Rationale: Several studies suggest that patients with asthma who are homozygous for arginine at the 16th position of the beta2-adrenergic receptor may not benefit from short-acting beta-agonists.
Objectives: We investigated whether such genotype-specific effects occur when patients are treated with long-acting beta-agonists and whether such effects are modified by concurrent inhaled corticosteroid (ICS) use.
Methods: We compared salmeterol response in patients with asthma homozygous for arginine at B16 (B16Arg/Arg) with those homozygous for glycine at B16 (B16Gly/Gly) in two separate cohorts. In the first, subjects were randomized to regular therapy with salmeterol while simultaneously discontinuing ICS therapy. In the second, subjects were randomized to regular therapy with salmeterol while continuing concomitant ICS.

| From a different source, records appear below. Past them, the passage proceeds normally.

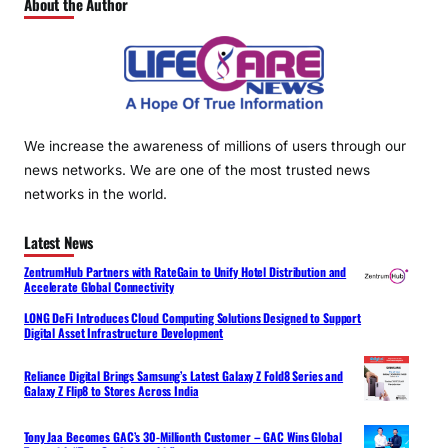
About the Author
We increase the awareness of millions of users through our
news networks. We are one of the most trusted news
networks in the world.
Latest News
ZentrumHub Partners with RateGain to Unify Hotel Distribution and
Accelerate Global Connectivity
LONG DeFi Introduces Cloud Computing Solutions Designed to Support
Digital Asset Infrastructure Development
Reliance Digital Brings Samsung’s Latest Galaxy Z Fold8 Series and
Galaxy Z Flip8 to Stores Across India
Tony Jaa Becomes GAC’s 30-Millionth Customer – GAC Wins Global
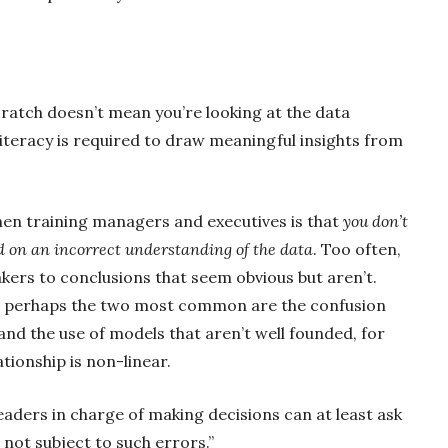
ratch doesn’t mean you’re looking at the data
literacy is required to draw meaningful insights from
hen training managers and executives is that
you don’t
d on an incorrect understanding of the data
. Too often,
kers to conclusions that seem obvious but aren’t.
ut perhaps the two most common are the confusion
nd the use of models that aren’t well founded, for
tionship is non-linear.
leaders in charge of making decisions can
at least ask
 not subject to such errors.”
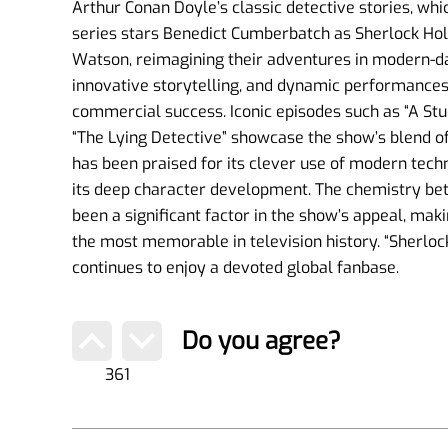
Arthur Conan Doyle’s classic detective stories, wh
series stars Benedict Cumberbatch as Sherlock Ho
Watson, reimagining their adventures in modern-da
innovative storytelling, and dynamic performances,
commercial success. Iconic episodes such as “A Stud
“The Lying Detective” showcase the show’s blend o
has been praised for its clever use of modern techn
its deep character development. The chemistry 
been a significant factor in the show’s appeal, maki
the most memorable in television history. “Sherl
continues to enjoy a devoted global fanbase.
Do you agree?
361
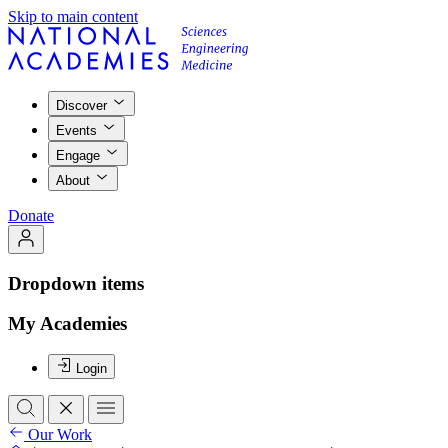
Skip to main content
Discover
Events
Engage
About
Donate
Dropdown items
My Academies
Login
Our Work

Results: In both trials, B16Arg/Arg subjects did not benefit compared with B16Gly/Gly subjects after salmeterol was initiated. In the first cohort, compared with placebo, the addition of salmeterol was associated with a 51.4 L/min lower A.M. peak expiratory flow (PEF; p = 0.005) in B16Arg/Arg subjects(salmeterol, n = 12; placebo, n = 5) as compared with B16Gly/Gly subjects (salmeterol, n = 13; placebo, n = 13). In the second cohort, B16Arg/Arg subjects treated with salmeterol and ICS concurrently (n = 8) had a lower A.M. PEF (36.8 L/min difference, p = 0.048) than B16Gly/Gly subjects (n = 22) treated with the same regimen. In addition, B16 Arg/Arg subjects in the second cohort had lower FEV1 (0.42 L, p = 0.003), increased symptom scores (0.2 units, p = 0.034), and increased albuterol rescue use (0.95 puffs/d, p = 0.004) compared with B16Gly/Gly subjects.
Conclusions: Relative to B16Gly/Gly patients with asthma, B16Arg/Arg patients with asthma may have an impaired therapeutic response to salmeterol in either the absence or presence of concurrent ICS use. Investigation of alternate treatment strategies may benefit this group.